The report’s baseline assumption is, “clearly, there is a discernable trend towards regulating emissions of carbon dioxide and other tailpipe emissions from the burning of fossil fuels.” It predicts that, “as the causes of human-induced climate change become more generally accepted, policies to reduce greenhouse gas emissions will continue to proliferate.”

No doubt report collaborator and climate alarmist WRI wishes the world were piling aboard the global warming bandwagon, but recent developments indicate this isn’t the case.

The U.S. Senate rejected last week the global warming amendment to the energy bill introduced by Sens. John McCain, R-Ariz., and Joseph Lieberman, D-Conn. Like the Kyoto Protocol, its provisions included mandatory limits on greenhouse gas emissions.

McLieberman (as critics call it) was defeated by a vote of 60-38. Given the bill’s prior 55-43 defeat in 2003, last week’s vote indicates the Senate is getting less susceptible to climate alarmism. A Senate staffer told me McLieberman is probably dead for good — which means Kyoto-like emissions limits are too.

After dispensing with McLieberman and putting off another global warming amendment introduced by Sen. Jeff Bingaman, D-N.M., the Senate passed by a vote of 55-43 a non-binding resolution entitled, “Sense of the Senate on Climate Change.” Though the resolution calls for future limits on greenhouse gas emissions that won’t hurt the U.S. economy, a Senate staffer told me that the resolution only passed because some senators wanted to be on the record for taking some sort of action on global warming without really doing anything at all.

The global warming lobby is pointing to the resolution as a victory, but it’s not; at most, it’s a political bone thrown their way.

Global warming is also being reconsidered internationally.

European Union nations now operating under the Kyoto Protocol will not likely meet the treaty’s emissions limits, according to data from the International Energy Agency.

As recounted by Robert J. Samuelson in his Washington Post column this week, EU nations will exceed their 1990 greenhouse emission levels as follows: France, 6.9 percent; Italy, 8.3 percent; Greece, 28.2 percent; Ireland, 40.3 percent; the Netherlands, 13.2 percent; Portugal, 59 percent; Spain, 46.9 percent.

But under the Kyoto Protocol, emissions are supposed to be 8 percent below 1990 levels.

Britain and Italy reportedly are already clamoring for a Kyoto exit strategy.

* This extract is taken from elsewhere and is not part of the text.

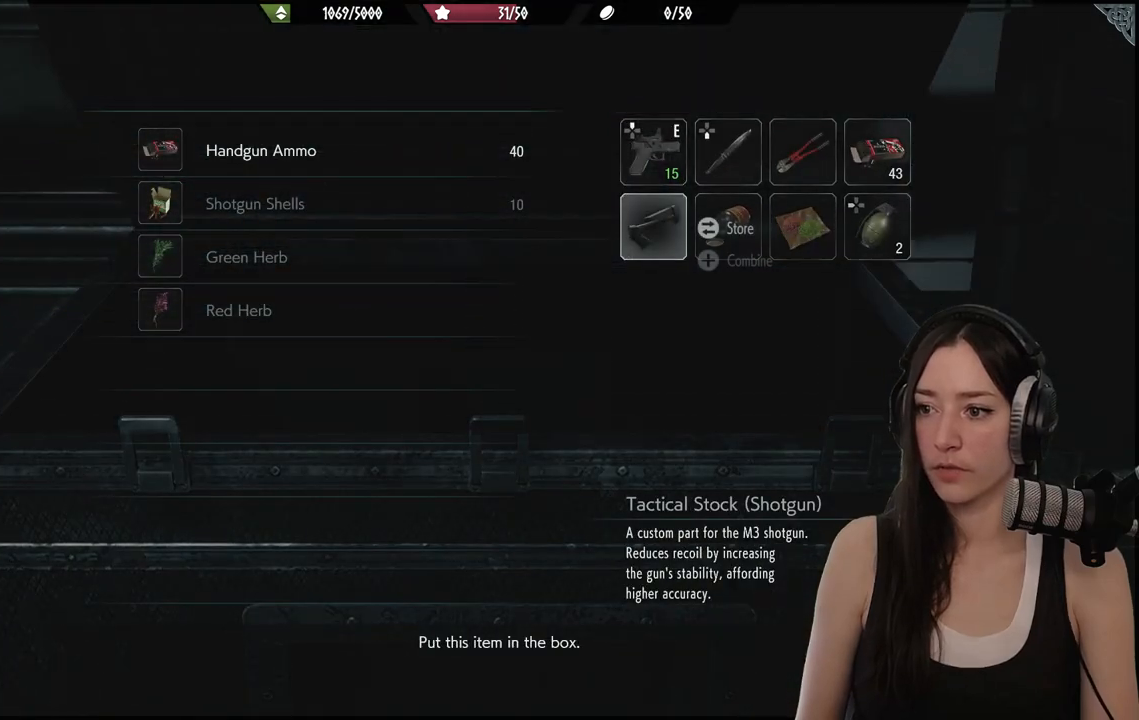
{"buttons": [], "left_stick": "center", "right_stick": "center", "events": [[333, "A", "down"], [450, "A", "up"]]}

Nervous EU officials are considering “adaptation to climate change” — a euphemism for doing nothing on emissions reductions — as a Kyoto alternative.

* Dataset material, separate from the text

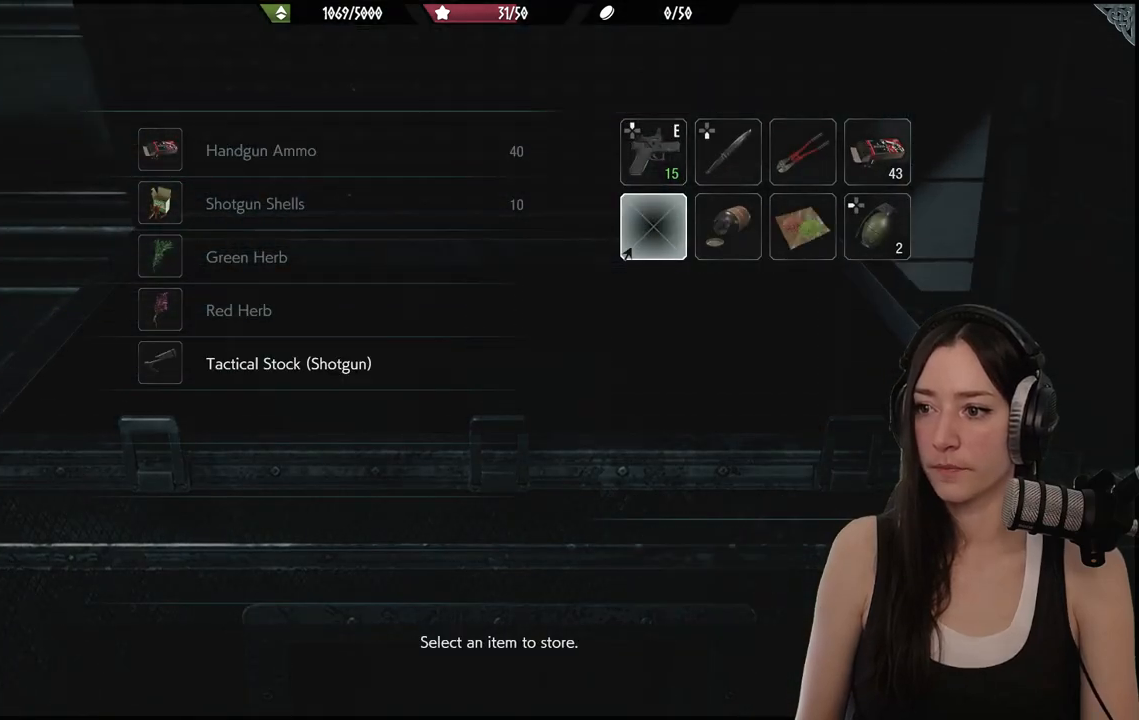
{"buttons": [], "left_stick": "center", "right_stick": "center", "events": [[67, "DPAD_RIGHT", "down"], [167, "DPAD_RIGHT", "up"], [283, "A", "down"], [383, "A", "up"]]}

So the trend concerning the adoption of emissions limits appears to be the opposite of what the Merrill-WRI report concludes.

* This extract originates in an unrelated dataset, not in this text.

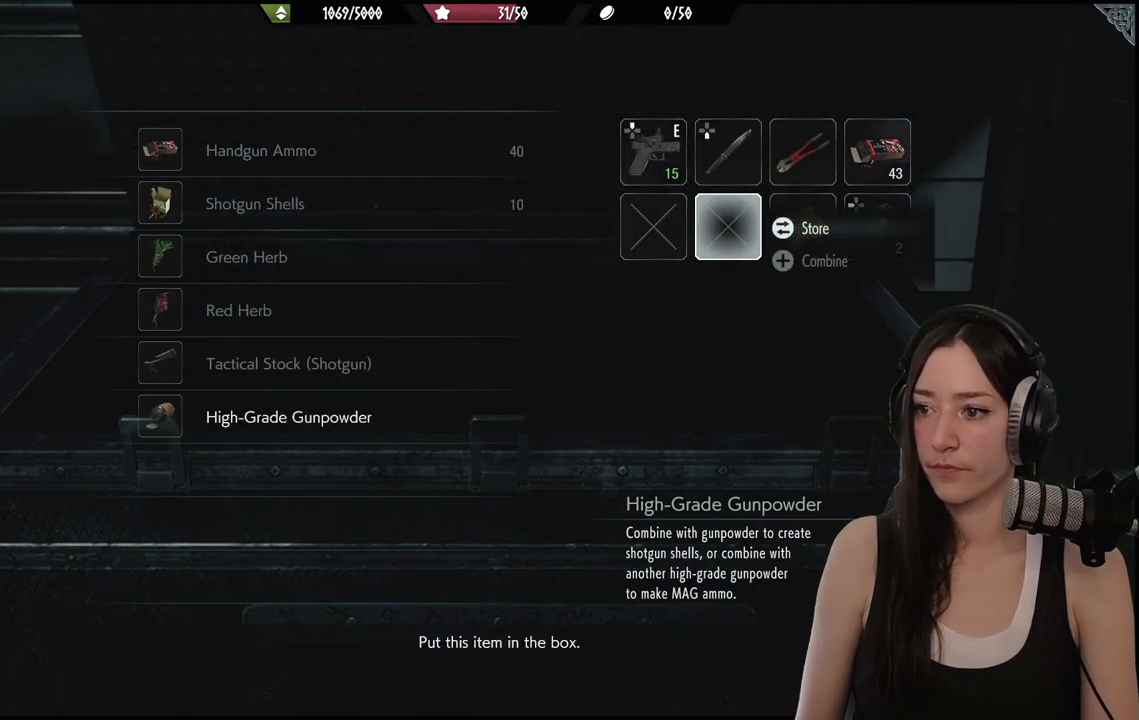
{"buttons": ["DPAD_RIGHT"], "left_stick": "center", "right_stick": "center", "events": [[33, "A", "down"], [133, "A", "up"], [500, "DPAD_RIGHT", "down"]]}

The report also claims consumer demand for more “environmentally friendly” cars is driving the auto sector.

While consumer demand for gas-guzzling sport utility vehicles is off, this is most likely attributable to the recent spike in fuel costs and subsequent consumer demand for more fuel-efficient cars — not consumer concern for global warming. Higher gas prices also explain the slight increase in demand for hybrid vehicles, which run on both gas and electricity.

The zero-emission electric cars that were mandated by the state of California proved to be such a bust with consumers that manufacturers like Toyota and General Motors stopped making them.

Punctuating the lack of evidence for consumer enthusiasm for “environmentally friendly” cars is the Merrill-WRI report’s “neutral” recommendation for Detroit-based BorgWarner Automotive, which the report describes as “perhaps the company in our global universe most leveraged to the trends outlined in this report.”

But what does a “neutral” rating say about the company with respect to its growth prospects?

WRI seemed to go out of its way in an interview with SocialFunds.com to say that it didn’t pressure Merrill to issue the report. Yet close observers can’t help but notice that Merrill has recently been targeted by the Rainforest Action Network (RAN) as engaging in “investments of mass destruction” and that RAN works closely with WRI.

Merrill Lynch paid a high price when it turned out that brokers were pressured to push dubious stocks during the Internet bubble. It might now think twice about pushing dubious science in the global warming bubble.